Wpis z mikrobloga

@TenXen47: żeby nie było - wspólne działania Policji różnych krajów mają sens, np.: takie patrole to dobra możliwość, i to na nizszym niż zwykle szczeblu, wymiany doświadczeń, budowy wzajemnego zaufania, wzmocnienia jednostek gdzie to potrzebne itd. Ale obawiam się, że węgierskie władze będą bardziej zainteresowane, aby Chińczycy przekazali im inne umiejętności, takie jak zwalczanie protestów.
  • Odpowiedz
@TenXen47 pisokonfiarskie urojenia o niepodleglej Polsce od zgnilego zachodu w praktyce.
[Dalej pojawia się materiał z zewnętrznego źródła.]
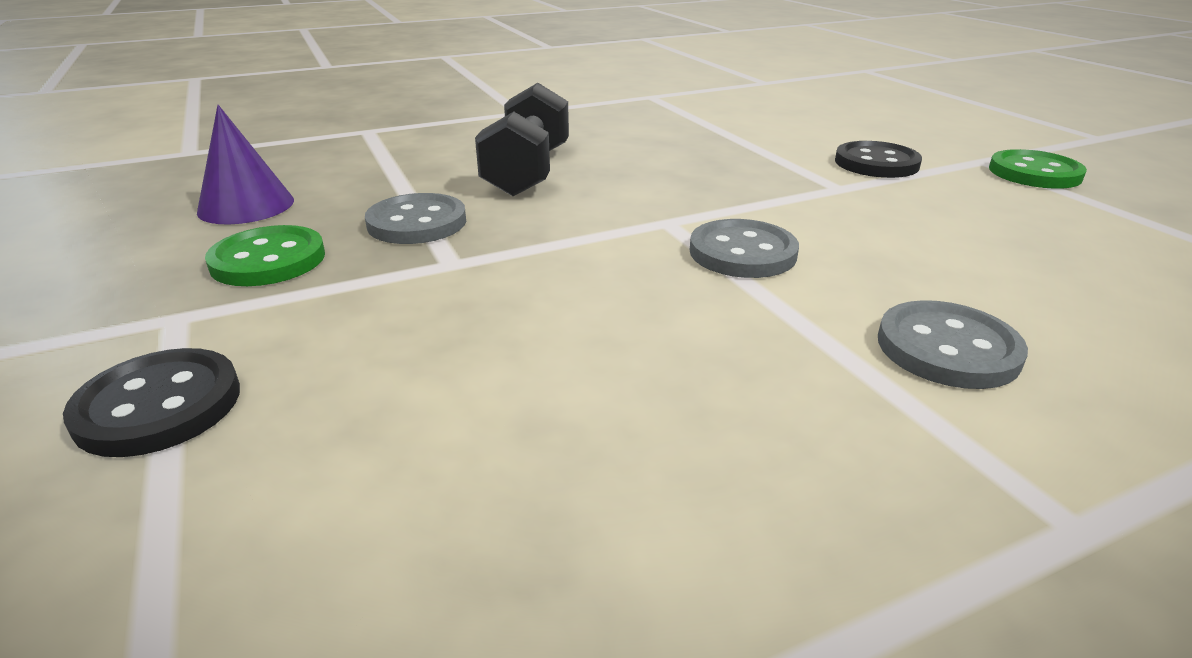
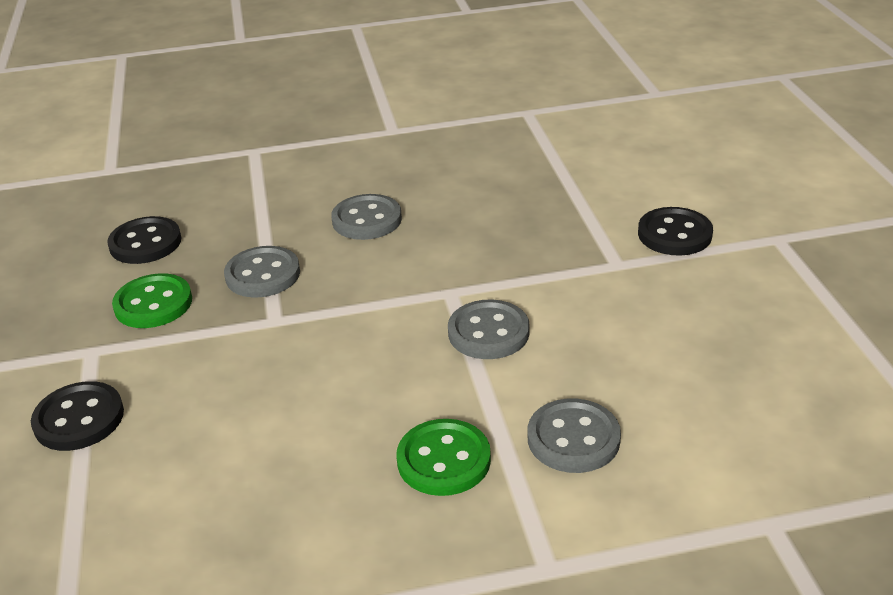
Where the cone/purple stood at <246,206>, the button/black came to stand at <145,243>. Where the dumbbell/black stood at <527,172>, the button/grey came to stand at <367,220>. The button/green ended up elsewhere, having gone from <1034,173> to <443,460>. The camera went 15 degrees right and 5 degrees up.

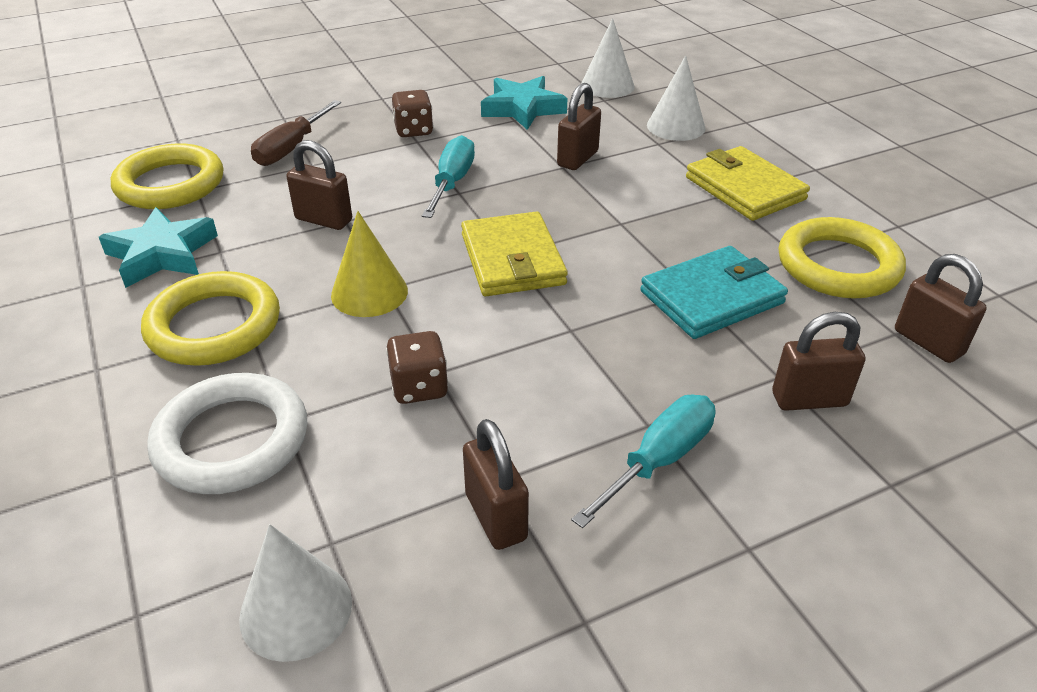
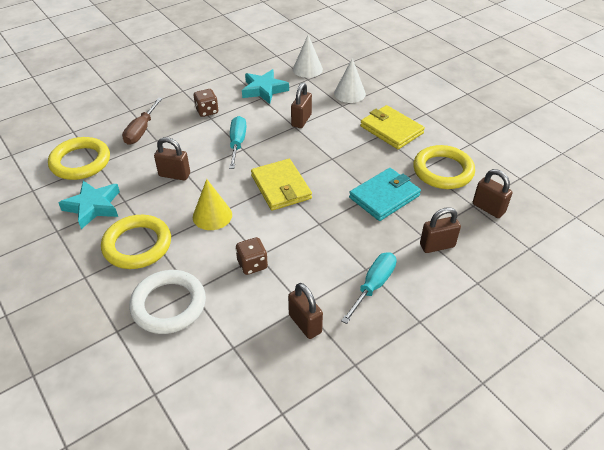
The second view lost the cone/white at <296,609>. The camera went 10 degrees left and 5 degrees up.

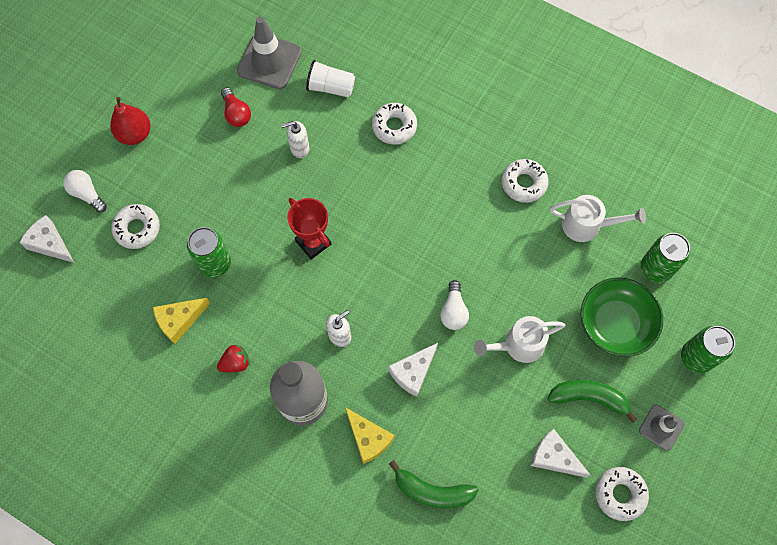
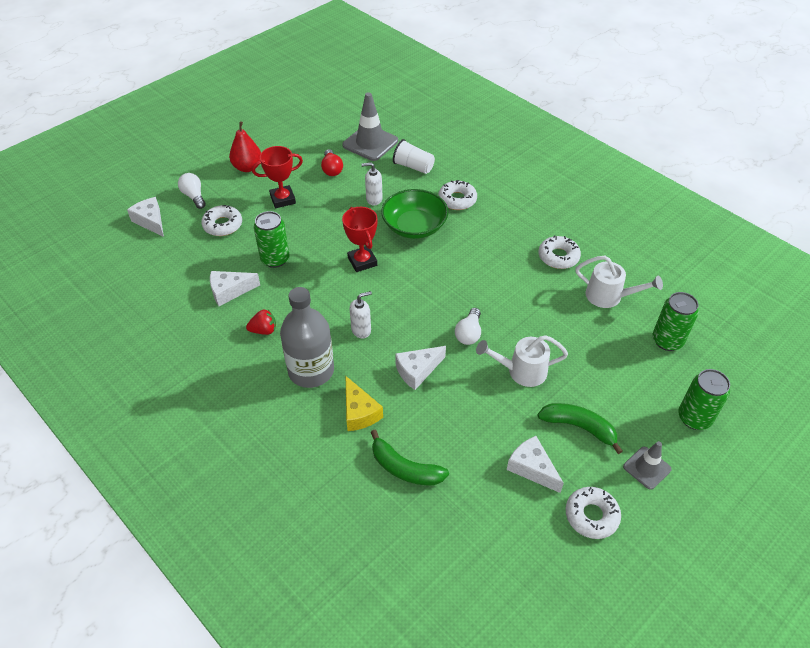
What was the cheese/yellow at <179,320> turned into the cheese/white at <229,291>. The second view gained the trophy/red at <283,199>. The bowl/green ended up elsewhere, having gone from <615,323> to <414,226>. The camera went 15 degrees right and 20 degrees down.

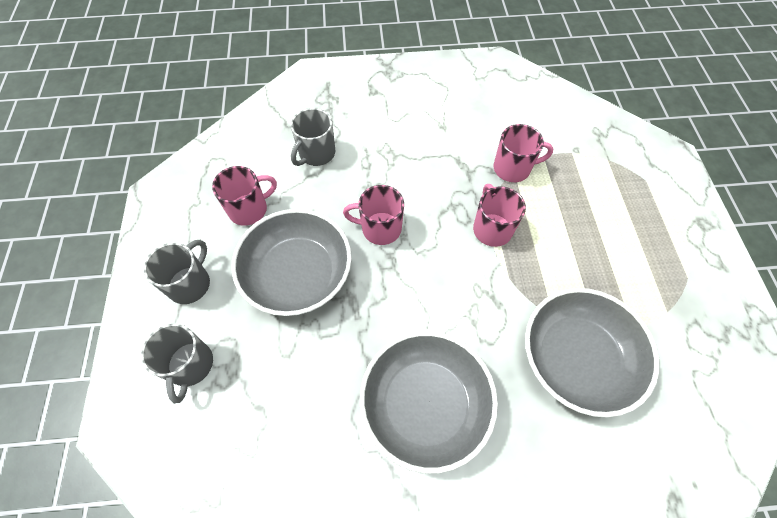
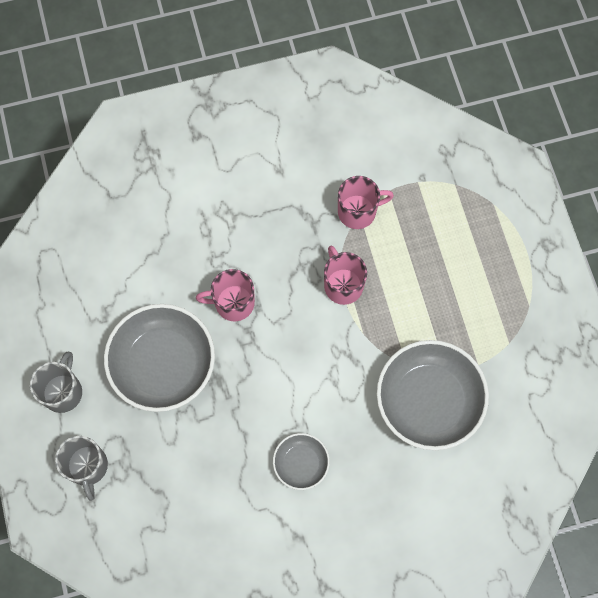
The size of the bowl/grey at <425,404> changed by a factor of 0.51. The second view lost the mug/pink at <249,209>. The second view lost the mug/grey at <316,154>. The camera went 10 degrees left and 10 degrees up.

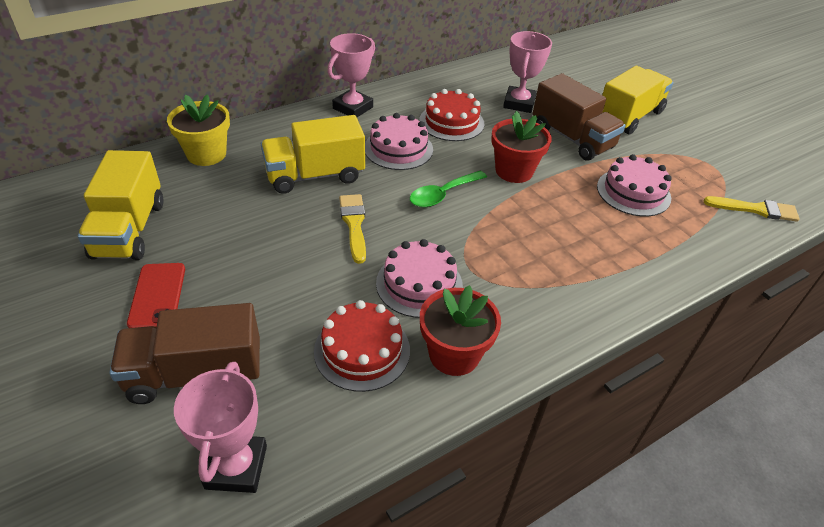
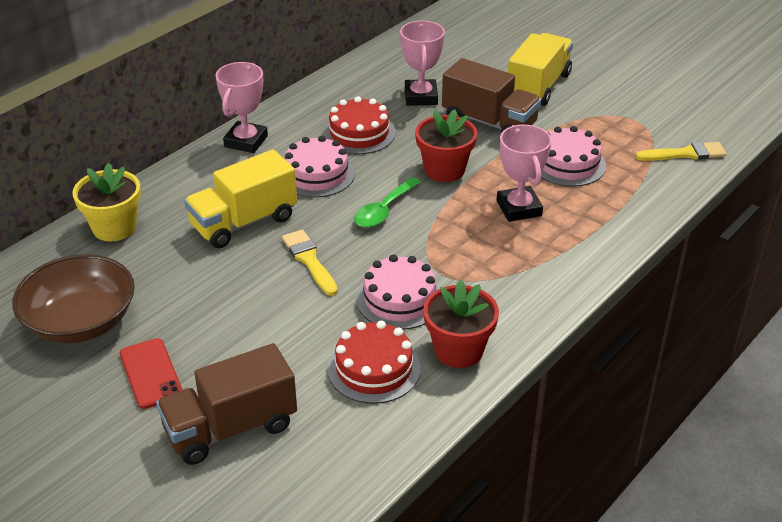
Where the truck/yellow stood at <129,229>, the bowl/brown came to stand at <81,321>. The trophy/pink ended up elsewhere, having gone from <236,467> to <519,208>. The camera went 15 degrees left and 5 degrees down.

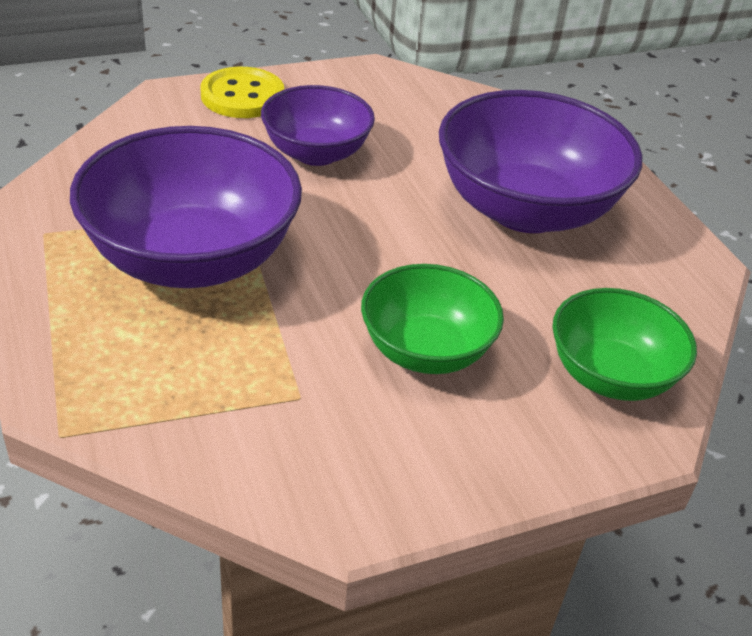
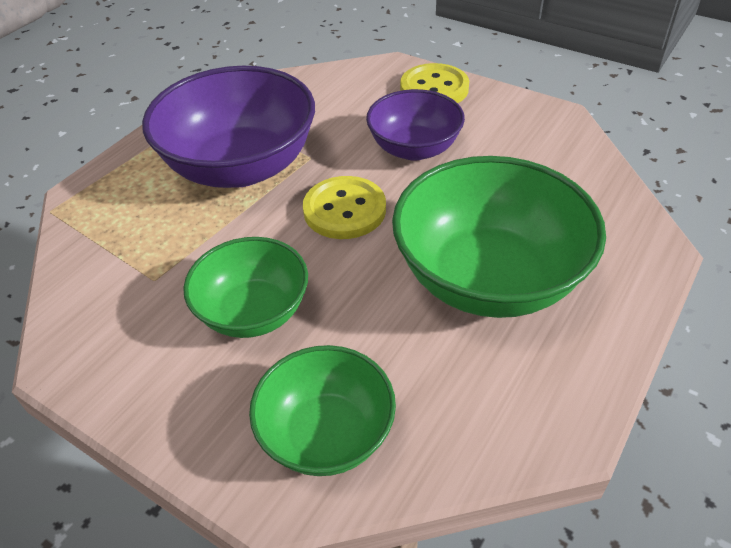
The second view gained the button/yellow at <344,210>. What was the bowl/purple at <525,209> turned into the bowl/green at <488,278>. The camera went 60 degrees right and 5 degrees up.

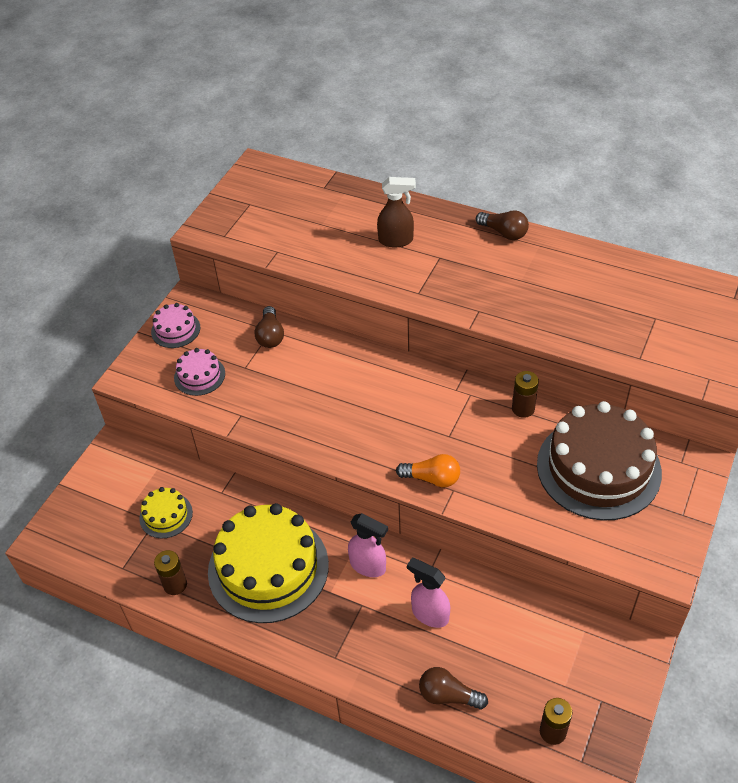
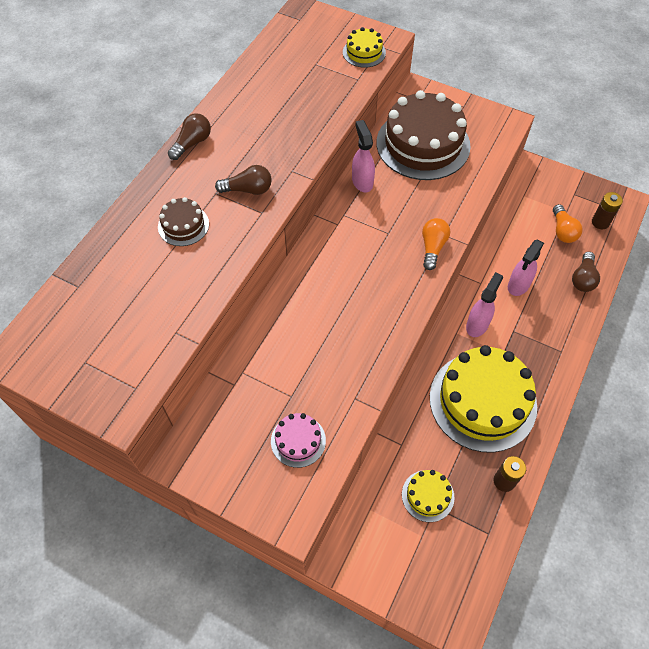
Where the spray bottle/brown stood at <396,240>, the cake/brown came to stand at <183,225>. The light bulb/brown ended up elsewhere, having gone from <270,336> to <248,189>. The second view gained the cake/yellow at <364,52>. Where the battery/brown stood at <523,409>, the spray bottle/pink came to stand at <362,181>. The second view gained the light bulb/orange at <562,231>. The second view lost the cake/pink at <175,329>. The camera went 90 degrees left and 10 degrees up.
Widziałem wpisy, że jak ktoś wywiesił flagę Tajwanu czy tam Tybetu to od razu policja wpadała xDDD
  • Odpowiedz
@WrzeCiOna: chińscy policjanci są w stanach, w UK, we Francji, Niemczech i ogólnie w całej Europie zachodniej i założę się że w Polsce też są. Ostatnio nawet się w Niemczech wywiad cywilny skarżył że praktycznie nie mają jak z tym walczyć
  • Odpowiedz
@M4rcinS: Tu nie chodzi o wymianę doświadczeń. Tylko o kontrolowanie chińczyków poza granicami kraju. To jest jeden ze sposobów przeciwdziałania działaniom anty-rządowym przez chiny. W wielu krajach takie posterunki działały nielegalnie, na Węgrzech będą działać legalnie. Być może dzięki temu mogą uzyskać łatwiejszy(i legalniejszy) dostęp do krajów graniczących z Węgrami.